"Great Scott, they are!" said Allan, "and the buns and stuff you held Mrs. Hewitt up for are in the bottom of the car, locked up in the garage—where you wanted to be."

"Which is providential," said the children's mother thankfully. "It's an alibi. They can't get any till tomorrow, no matter how much we want to give them any."

So they tiptoed up the stairs. Joy turned off into her own room, but she heard enough to know that no soft-footedness had availed. She heard Philip's clear, deliberate little voice demanding, "How much party did you bring me home, Mother?" and the hopeful patter of Angela's feet.

She shut her door tight before she knew how it turned out. She had a good deal to do, because she was going to have to take a train that got her away from Wallraven before John found time from his rounds to come back next morning. Gail might have told Mrs. Hewitt—any number of people—by this time. She did not want to see any of them again. And she loved them all very much.

She took off her frock with slow, careful fingers, and put on a kimono to pack in. Her trunk was against the wall. As she worked steadily over the tissue-paper and hangers and things to be folded, she thought she was beyond feeling anything at all, till she felt something wet on her face, and found that she was crying silently, without having known it in the least.

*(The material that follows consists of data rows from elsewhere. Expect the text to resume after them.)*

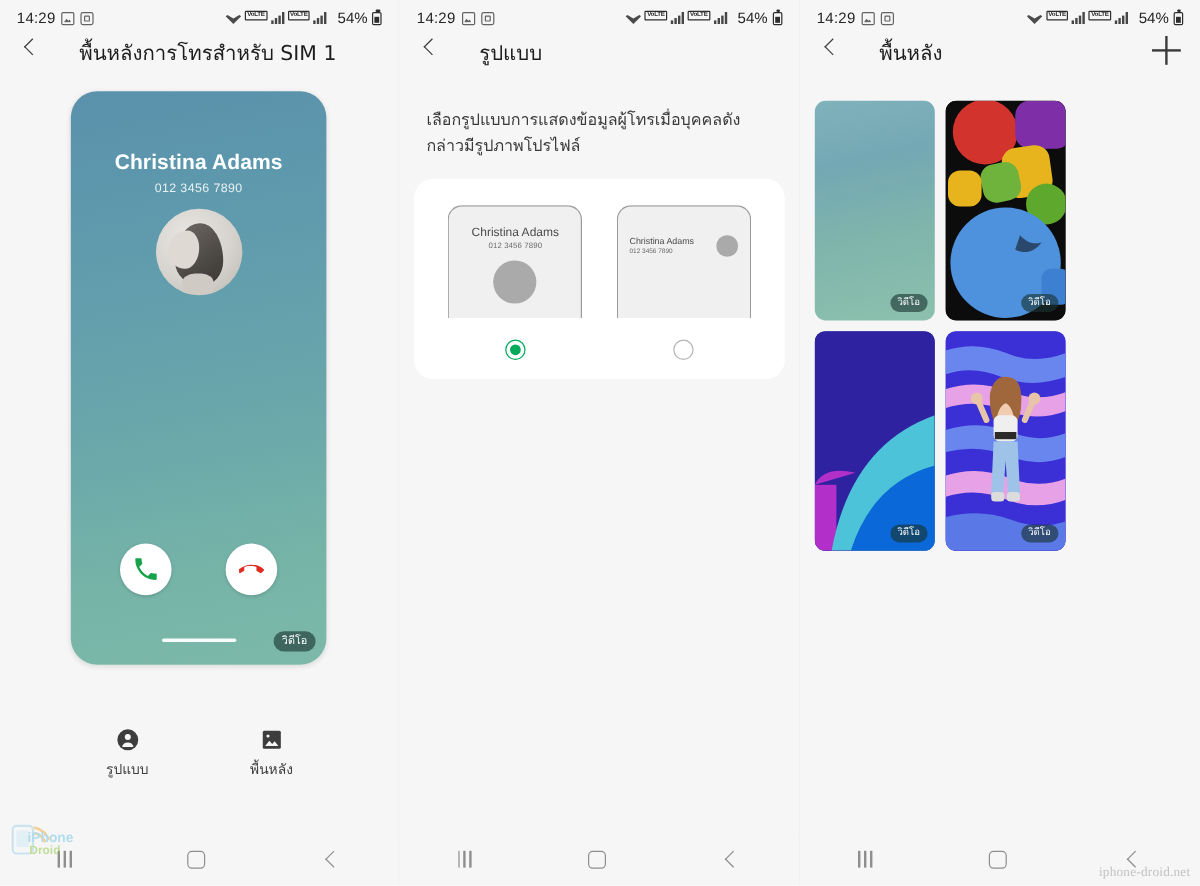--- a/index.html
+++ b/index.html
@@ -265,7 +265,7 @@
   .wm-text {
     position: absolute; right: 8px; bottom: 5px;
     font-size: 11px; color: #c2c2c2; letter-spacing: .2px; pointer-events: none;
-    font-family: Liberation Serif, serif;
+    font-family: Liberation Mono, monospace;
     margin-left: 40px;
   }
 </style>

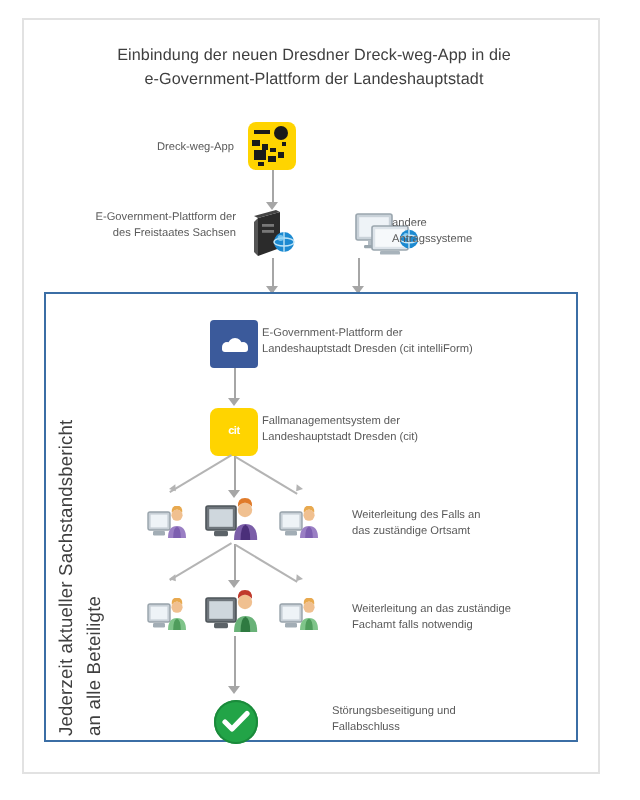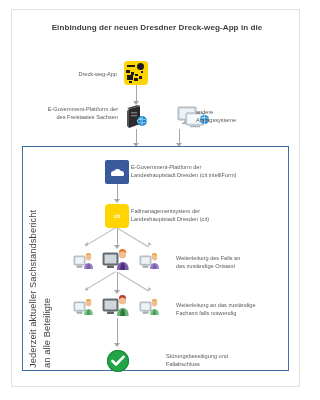--- a/index.html
+++ b/index.html
@@ -18,7 +18,7 @@
 
   .title{
     position:absolute;left:22px;top:22px;width:270px;
-    text-align:center;font-size:8.1px;font-weight:bold;color:#3f3f3f;
+    text-align:center;font-size:8.1px;font-weight:normal;color:#3f3f3f;
     line-height:12px;letter-spacing:.05px;
   }
 

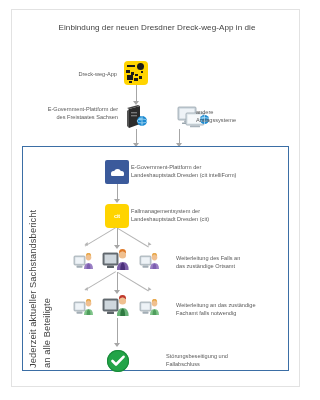--- a/index.html
+++ b/index.html
@@ -106,6 +106,7 @@
 
   <div class="title">
     <div>Einbindung der neuen Dresdner Dreck-weg-App in die</div>
+    <div>e-Government-Plattform der Landeshauptstadt</div>
   </div>
 
   <div class="lbl r" style="left:32px;top:70px;width:85px;">Dreck-weg-App</div>

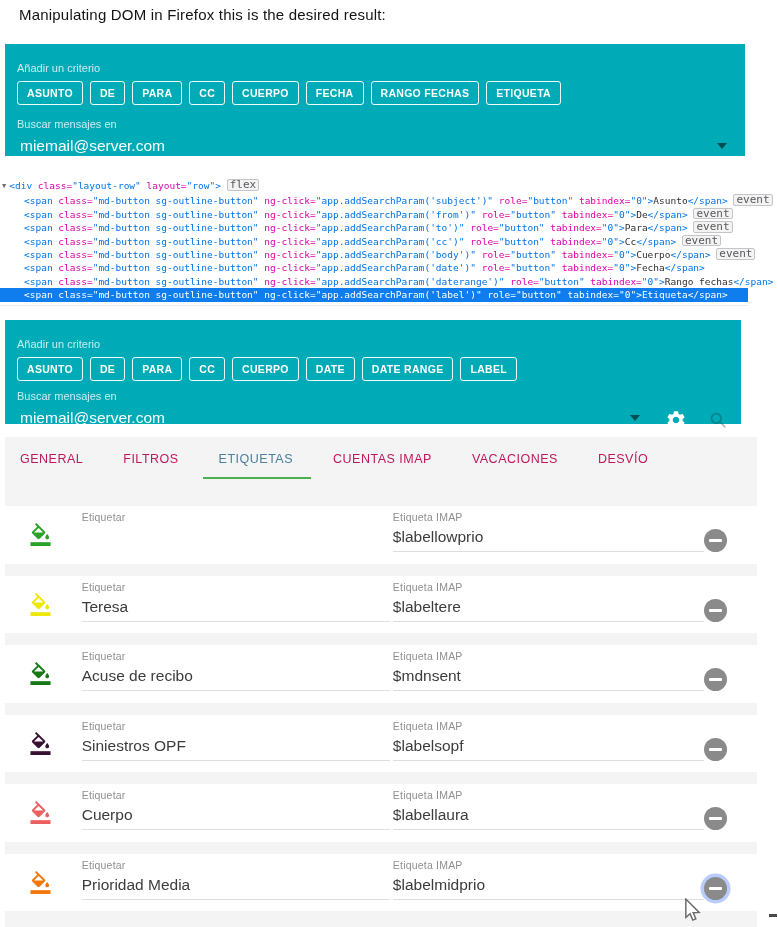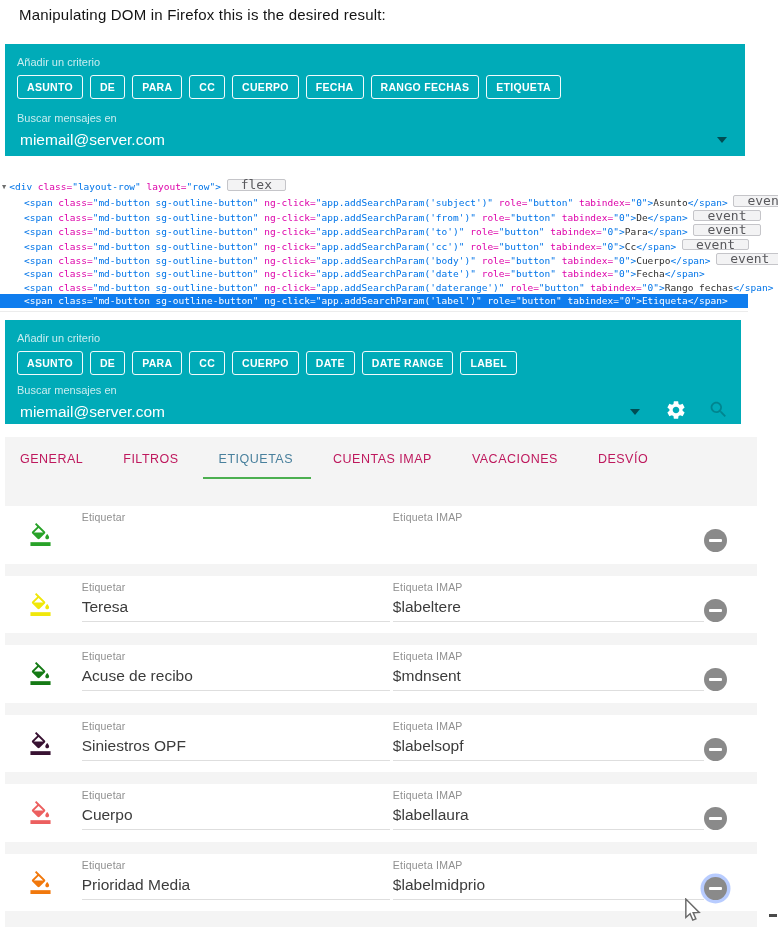--- a/index.html
+++ b/index.html
@@ -21,7 +21,7 @@
     position: absolute; left: 5px;
     background: var(--teal);
     color: #fff;
-    padding: 12px 12px;
+    padding: 18px 12px;
   }
   #panel-top { top: 44px; width: 740px; height: 112px; }
   #panel-bottom { top: 320px; width: 736px; height: 104px; }

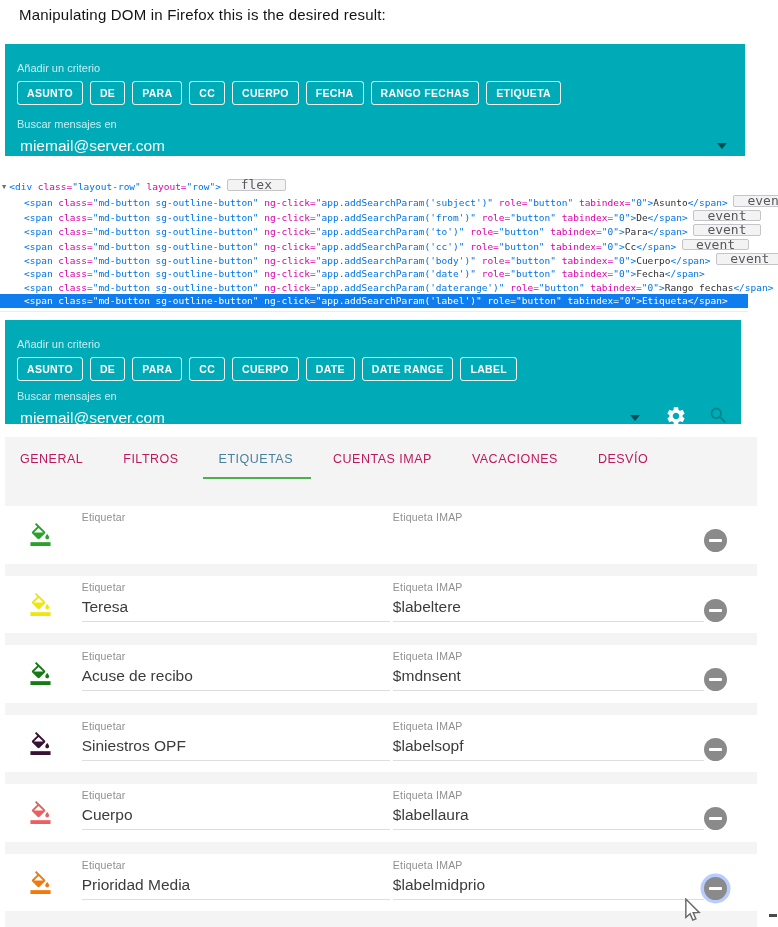--- a/index.html
+++ b/index.html
@@ -40,7 +40,7 @@
   }
   #panel-top .search-label { margin-top: 13px; }
   #panel-bottom .search-label { margin-top: 9px; }
-  .mailbox-row { display: flex; align-items: flex-start; margin-top: 3px; }
+  .mailbox-row { display: flex; align-items: center; margin-top: 3px; }
   .mailbox-select {
     display: flex; align-items: center;
     border-bottom: 1px solid rgba(255,255,255,.55);

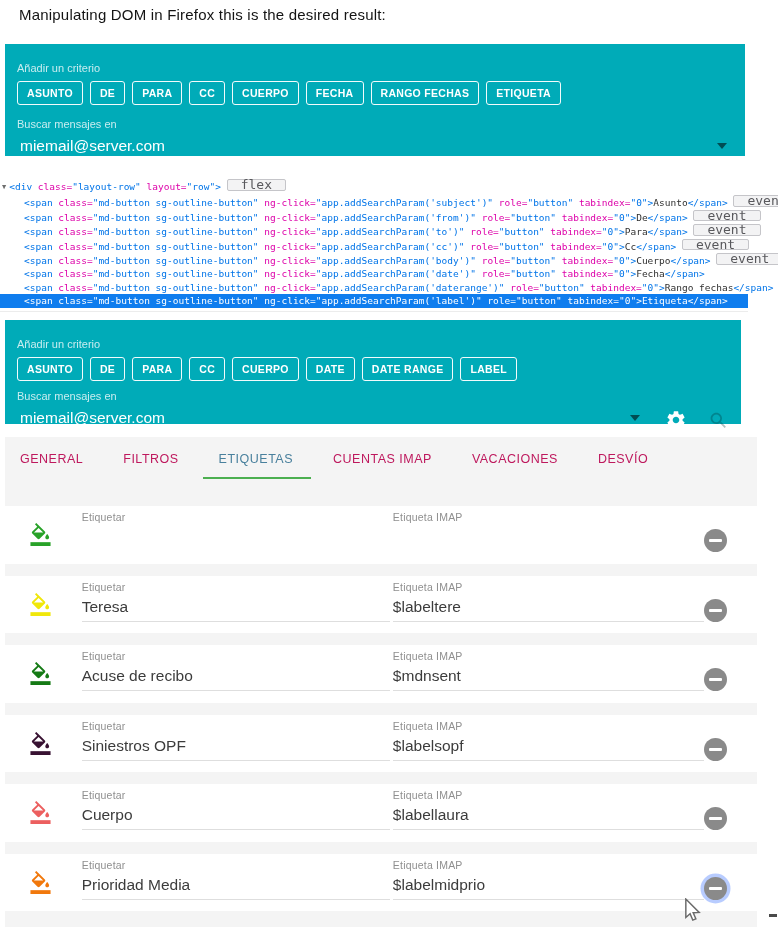--- a/index.html
+++ b/index.html
@@ -82,8 +82,8 @@
   .dom-badge {
     display: inline-block;
     border: 1px solid #c5c5c9; background: #f3f3f4; color: #58585c;
-    border-radius: 2px; font-size: 13px; line-height: 9.5px;
-    padding: 0 13px; vertical-align: 1px; cursor: pointer;
+    border-radius: 2px; font-size: 11px; line-height: 9.5px;
+    padding: 0 2px; vertical-align: 1px; cursor: pointer;
   }
   .code-line.selected { background: var(--selection-blue); }
   .code-line.selected span { color: #fff !important; }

The green and silver frock—the white top-coat—that had burrs on it, where she had gotten out by the roadside to pick some goldenrod, and John had not gotten them all quite off—the little blue dress with the fichu that John had said made her look as if she belonged in a house instead of a story-book—the gray silk she had loved so, and worn so hard it was middle-age-looking already—the brown wool jersey suit she must travel in——

She laid this last across a chair, and tried to go on packing. That was the frock she had worn when John came to her in the woods, and was so kind, and so good, and told her he would let her have her happy month.... Well, she'd had it. And it was worth it—it was worth anything!

But she put her head down on the side of the trunk and sobbed and sobbed.

Presently she went on with her packing, and finished it by a little after four-thirty. The suitcase had to be filled. When it was done she took a bath and dressed, and lay down on the bed as she was. There was a train at nine-ten, that got her back home late in the afternoon, and she was taking no chances.

She slept a little, always with the nine-ten train on her mind, and finally rose and locked her trunk at half-past seven. She put the key and her ticket and what money she had in her hand-bag, fastened on her cap, took her suitcase, and stole downstairs. Nobody was astir yet but Lily-Anna, and Viola, who was giving the early-waking Angela her breakfast in an informal way in the corner of the kitchen.